Sen. Mike Lee granted visa to Russia after other senators' requests are denied

Sen. Mike Lee granted visa to Russia after other senators' requests are denied
© Aaron Schwartz

Sen. Mike LeeMichael (Mike) Shumway LeeExclusive: Kushner tells GOP it needs to unify behind immigration plan Manufacturing group leads coalition to urge Congress to reauthorize Ex-Im Bank Overnight Defense: GOP grumbles after Trump delays military projects for wall | House panel hints at subpoena for Afghanistan envoy | Kabul bombing raises doubts about Taliban talks MORE (R-Utah) has been granted a visa to visit Russia after Moscow previously rejected two other senators’ requests to be allowed to travel to the country.

A spokesman for Lee told The Hill that the Utah Republican will travel to Russia from Sept. 5 to 8 and will meet with government officials and members of the business community, as well as outgoing U.S. Ambassador to Russia and former Utah Gov. Jon Huntsman Jr.Jon HuntsmanSen.
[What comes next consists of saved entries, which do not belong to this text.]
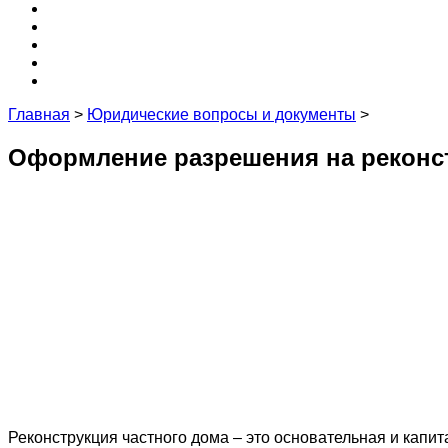
Крыша
3D
Кухня
Редакция и эксперты
Контакты
Главная
>
Юридические вопросы и документы
>
Оформление разрешения на реконс
Реконструкция частного дома – это основательная и капи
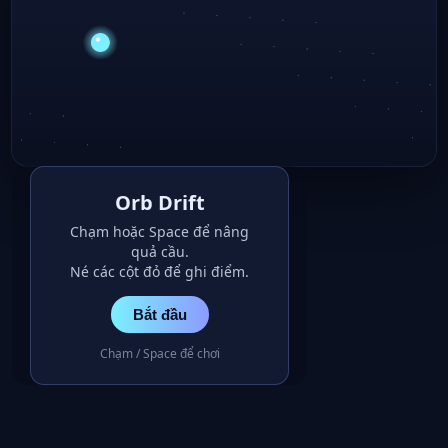
Orb Drift
Chạm hoặc Space để nâng
quả cầu.
Né các cột đỏ để ghi điểm.
Bắt đầu
Chạm / Space để chơi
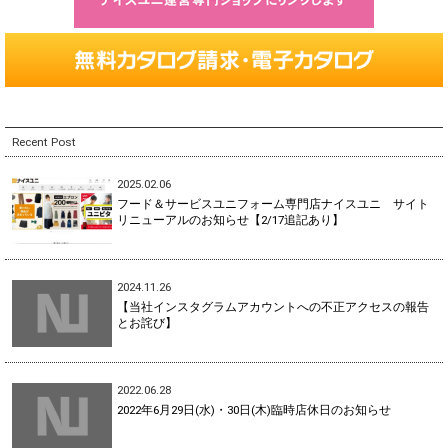
Recent Post
2025.02.06
フード＆サービスユニフォーム専門店ナイスユニ サイト
リニューアルのお知らせ【2/17追記あり】
2024.11.26
【当社インスタグラムアカウントへの不正アクセスの報告
とお詫び】
2022.06.28
2022年6月29日(水)・30日(木)臨時店休日のお知らせ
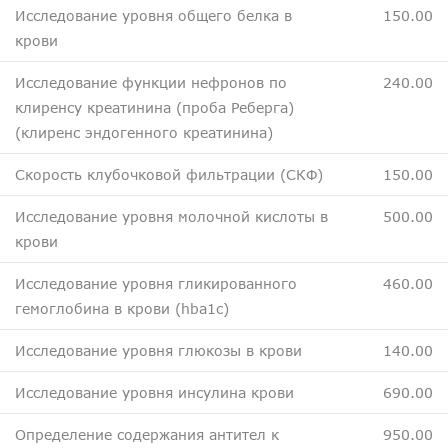
Исследование уровня общего белка в
150.00
крови
Исследование функции нефронов по
240.00
клиренсу креатинина (проба Реберга)
(клиренс эндогенного креатинина)
Скорость клубочковой фильтрации (СКФ)
150.00
Исследование уровня молочной кислоты в
500.00
крови
Исследование уровня гликированного
460.00
гемоглобина в крови (hba1c)
Исследование уровня глюкозы в крови
140.00
Исследование уровня инсулина крови
690.00
Определение содержания антител к
950.00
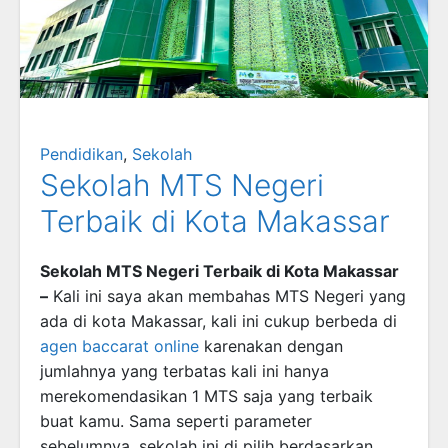
Pendidikan
,
Sekolah
Sekolah MTS Negeri
Terbaik di Kota Makassar
Sekolah MTS Negeri Terbaik di Kota Makassar
–
Kali ini saya akan membahas MTS Negeri yang
ada di kota Makassar, kali ini cukup berbeda di
agen baccarat online
karenakan dengan
jumlahnya yang terbatas kali ini hanya
merekomendasikan 1 MTS saja yang terbaik
buat kamu. Sama seperti parameter
sebelumnya, sekolah ini di pilih berdasarkan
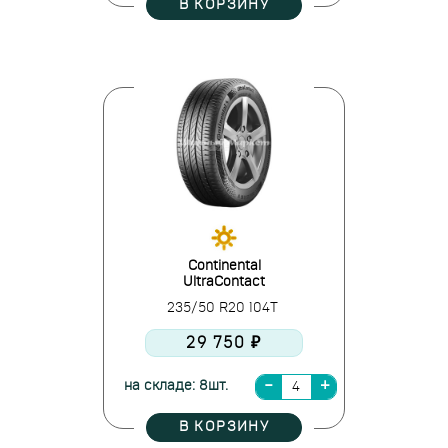
В КОРЗИНУ
Continental
UltraContact
235/50 R20 104T
29 750 ₽
на складе: 8шт.
В КОРЗИНУ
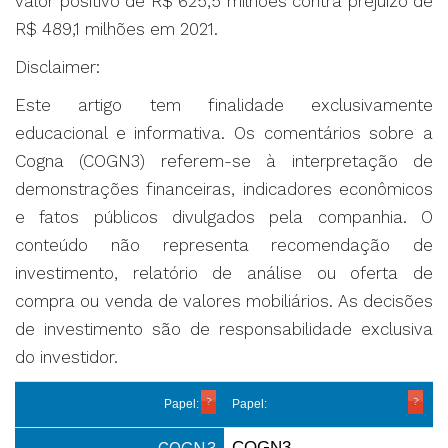
valor positivo de R$ 625,5 milhões contra prejuízo de
R$ 489,1 milhões em 2021.
Disclaimer:
Este artigo tem finalidade exclusivamente
educacional e informativa. Os comentários sobre a
Cogna (COGN3) referem-se à interpretação de
demonstrações financeiras, indicadores econômicos
e fatos públicos divulgados pela companhia. O
conteúdo não representa recomendação de
investimento, relatório de análise ou oferta de
compra ou venda de valores mobiliários. As decisões
de investimento são de responsabilidade exclusiva
do investidor.
Papel:
Papel:
COGN3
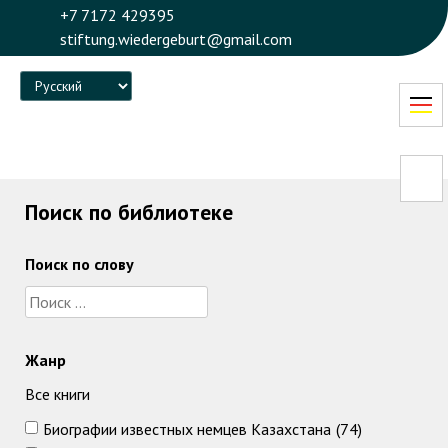
+7 7172 429395
stiftung.wiedergeburt@gmail.com
Language
Поиск по библиотеке
Поиск по слову
Жанр
Все книги
Биографии известных немцев Казахстана
(74)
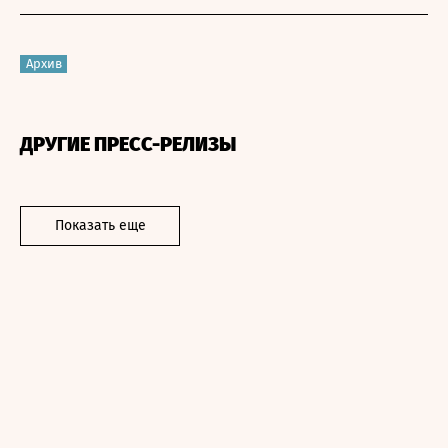
Архив
ДРУГИЕ ПРЕСС-РЕЛИЗЫ
Показать еще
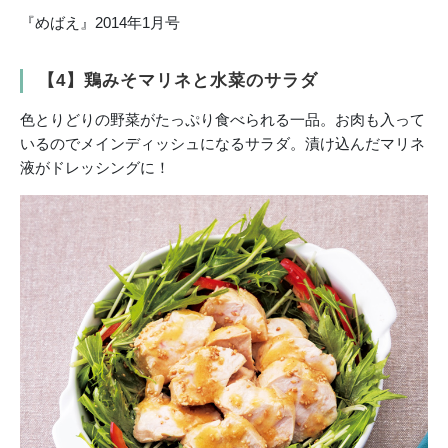
『めばえ』2014年1月号
【4】鶏みそマリネと水菜のサラダ
色とりどりの野菜がたっぷり食べられる一品。お肉も入って
いるのでメインディッシュになるサラダ。漬け込んだマリネ
液がドレッシングに！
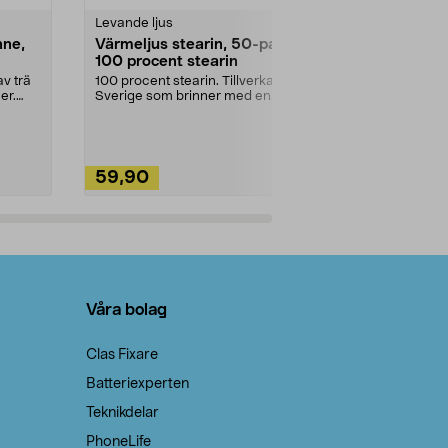
Levande ljus
Rengöringsm
nne,
Värmeljus stearin, 50-pack,
Bikarbonat
100 procent stearin
Ett allsidigt 
städning och 
v trä
100 procent stearin. Tillverkade i
ute. Städa med
er.
Sverige som brinner med en
vacker och sotfri ...
59,90
49,90
Lägg i varukorg
Lägg
Våra bolag
Clas Fixare
Batteriexperten
Teknikdelar
PhoneLife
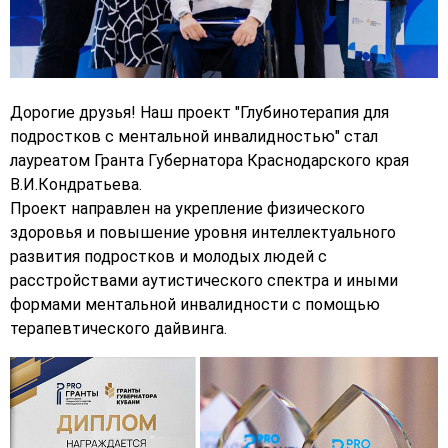
Дорогие друзья!
Наш проект "Глубинотерапия для
подростков с ментальной инвалидностью" стал
лауреатом Гранта Губернатора Краснодарского края
В.И.Кондратьева.
Проект направлен на укрепление физического
здоровья и повышение уровня интеллектуального
развития подростков и молодых людей с
расстройствами аутистического спектра и иными
формами ментальной инвалидности с помощью
терапевтического дайвинга.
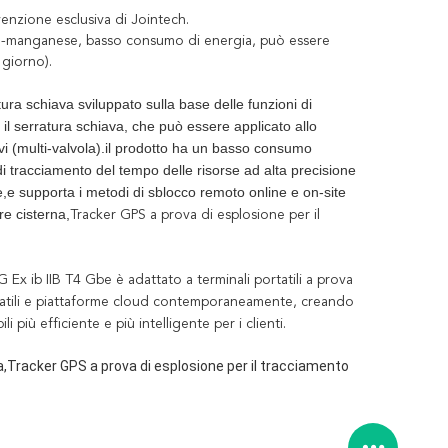
venzione esclusiva di Jointech.
itio-manganese, basso consumo di energia, può essere
 giorno)
.
ura schiava sviluppato sulla base delle funzioni di
 il serratura schiava, che può essere applicato allo
vi (multi-valvola).il prodotto ha un basso consumo
di tracciamento del tempo delle risorse ad alta precisione
,e supporta i metodi di sblocco remoto online e on-site
re cisterna,
Tracker GPS a prova di esplosione per il
 G Ex ib IIB T4 Gb
e è adattato a terminali portatili a prova
rtatili e piattaforme cloud contemporaneamente, creando
iù efficiente e più intelligente per i clienti.
a,
Tracker GPS a prova di esplosione per il tracciamento 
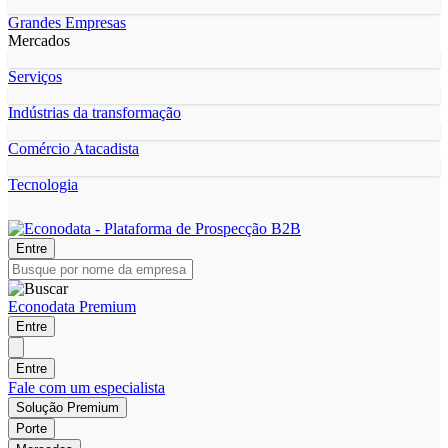
Grandes Empresas
Mercados
Serviços
Indústrias da transformação
Comércio Atacadista
Tecnologia
Entre
Econodata Premium
Entre
Entre
Fale com um especialista
Solução Premium
Porte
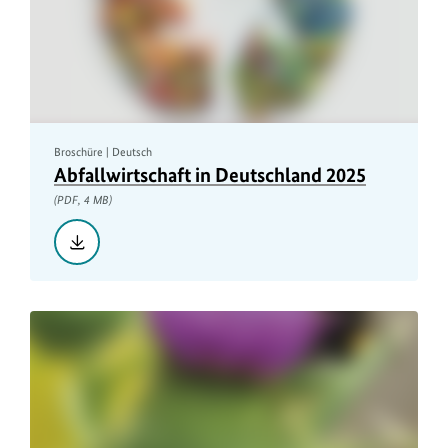
Broschüre | Deutsch
Abfallwirtschaft in Deutschland 2025
(PDF, 4 MB)
Herunterladen::
Abfallwirtschaft
in
Deutschland
2025,
PDF,
4
MB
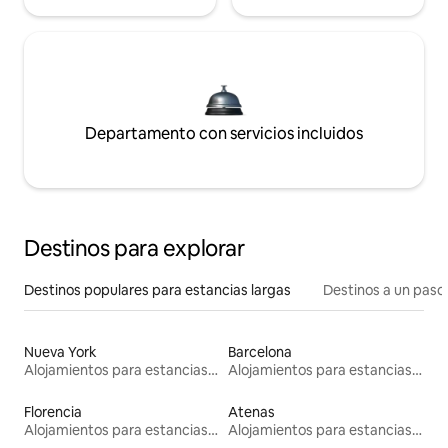
Departamento con servicios incluidos
Destinos para explorar
Destinos populares para estancias largas
Destinos a un paso 
Nueva York
Barcelona
Alojamientos para estancias largas
Alojamientos para estancias largas
Florencia
Atenas
Alojamientos para estancias largas
Alojamientos para estancias largas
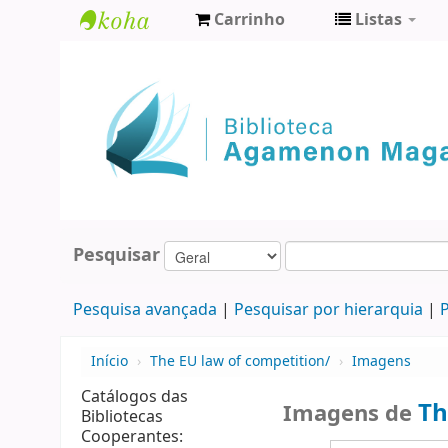
Carrinho
Listas
Biblioteca
Agamenon
Magalhães
Pesquisar
Pesquisa avançada
Pesquisar por hierarquia
P
Início
›
The EU law of competition/
›
Imagens
Catálogos das
Th
Imagens de
Bibliotecas
Cooperantes:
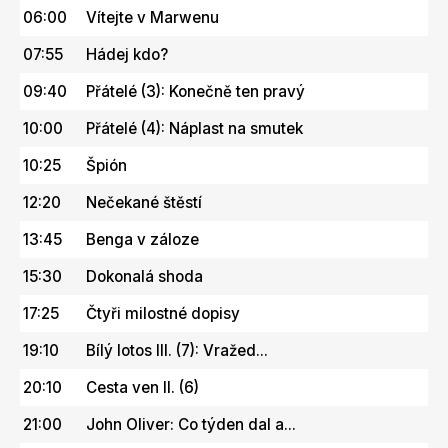
06:00
Vítejte v Marwenu
07:55
Hádej kdo?
09:40
Přátelé (3): Konečně ten pravý
10:00
Přátelé (4): Náplast na smutek
10:25
Špión
12:20
Nečekané štěstí
13:45
Benga v záloze
15:30
Dokonalá shoda
17:25
Čtyři milostné dopisy
19:10
Bílý lotos III. (7): Vražed...
20:10
Cesta ven II. (6)
21:00
John Oliver: Co týden dal a...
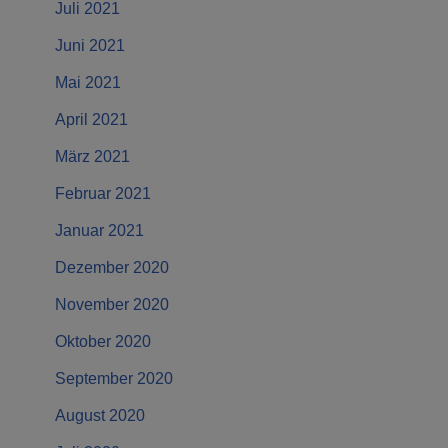
Juli 2021
Juni 2021
Mai 2021
April 2021
März 2021
Februar 2021
Januar 2021
Dezember 2020
November 2020
Oktober 2020
September 2020
August 2020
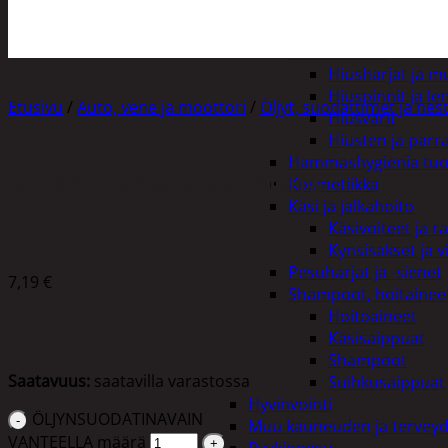
Henkilökohtainen hygienia
Deodorantit
Hiustenhoito
Hiusharjat ja m
Hiuspinnit ja len
Etusivu
/
Auto, vene ja moottori
/
Öljyt, suodattimet ja nes
Hiusvärit
Hiusten ja parr
Hammashygienia tuo
ÖLJYNSUODATINAVAIN VANTEELLA
Kosmetiikka
Käsi ja jalkahoito
Käsivoiteet ja r
Kynsisakset ja vi
Pesuharjat ja -sienet
7,19
€
Shampoot, hoitaineet
Hoitoaineet
Käsisaippuat
Shampoot
Saatavuus:
saatavilla varastossa
Suihkusaippuat
Hyvinvointi
ÖLJYNSUODATINAVAIN
Muu kauneuden ja tervey
VANTEELLA määrä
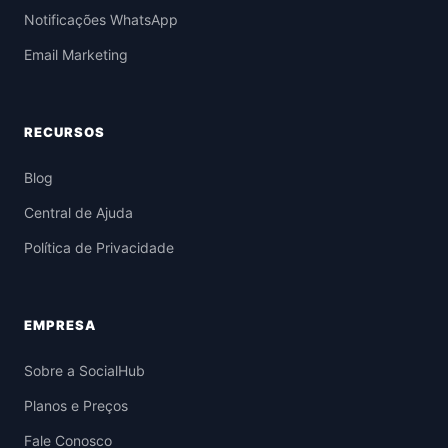
Notificações WhatsApp
Email Marketing
RECURSOS
Blog
Central de Ajuda
Política de Privacidade
EMPRESA
Sobre a SocialHub
Planos e Preços
Fale Conosco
Mike Lee granted visa to Russia after other senators' requests are denied Jon Huntsman Jr. — Good for Everybody MORE


Lee intends to discuss “trade and military relations, [and] religious liberty,” the spokesman said. “It is important for the United States to maintain a strong and open dialogue with the Russian Federation in order to make progress on matters that are central to American peace and prosperity.” 

Politico first reported the news of Lee’s visa.

Sens. Chris MurphyChristopher (Chris) Scott MurphyProspects for Trump gun deal grow dimmer This week: House jump-starts effort to prevent shutdown Senators struggle to get spending bills off ground as shutdown looms MORE (D-Conn.) and Ron JohnsonRonald (Ron) Harold JohnsonDemocratic senator warns O'Rourke AR-15 pledge could haunt party for years Conservatives offer stark warning to Trump, GOP on background checks Hillicon Valley: Google to promote original reporting | Senators demand answers from Amazon on worker treatment | Lawmakers weigh response to ransomware attacks MORE (R-Wis.), both of whom sit on the Senate Foreign Relations Committee, said last week they were denied visas.

“Unfortunately, the Russian government is further isolating their country by blocking our visit and several others in recent months,” Murphy said last week. “With the collapse of recent arms control agreements and significant domestic opposition to Vladimir PutinVladimir Vladimirovich PutinFeehery: Impeachment fever bad for Democratic governing vision Taliban travels to Moscow after Trump declares talks dead Russians tune out Vladimir Putin MORE’s authoritarian rule, this is potentially a perilous moment for our two nations’ fragile relationship, and it’s a shame that Russia isn’t interested in dialogue.”

Russian President Putin has been a top target of bipartisan members of Congress who have panned the strongman over Moscow’s efforts to meddle in the 2016 presidential race.

However, President TrumpDonald John TrumpBusiness, ballots and battling opioids: Why the Universal Postal Union benefits the US Sanders supporters cry foul over Working Families endorsement of Warren California poll: Biden, Sanders lead Democratic field; Harris takes fifth MORE has worked to improve the White House’s relationship with Putin, raising bipartisan criticism.

Russia in 2015 banned several members of Congress from visiting, including the late Sen. John McCainJohn Sidney McCain The 13 Republicans needed to pass gun-control legislation Biden's debate performance renews questions of health At debate, Warren and Buttigieg tap idealism of Obama, FDR MORE (R-Ariz.) over his support of sanctions against Moscow for its annexation of Crimea.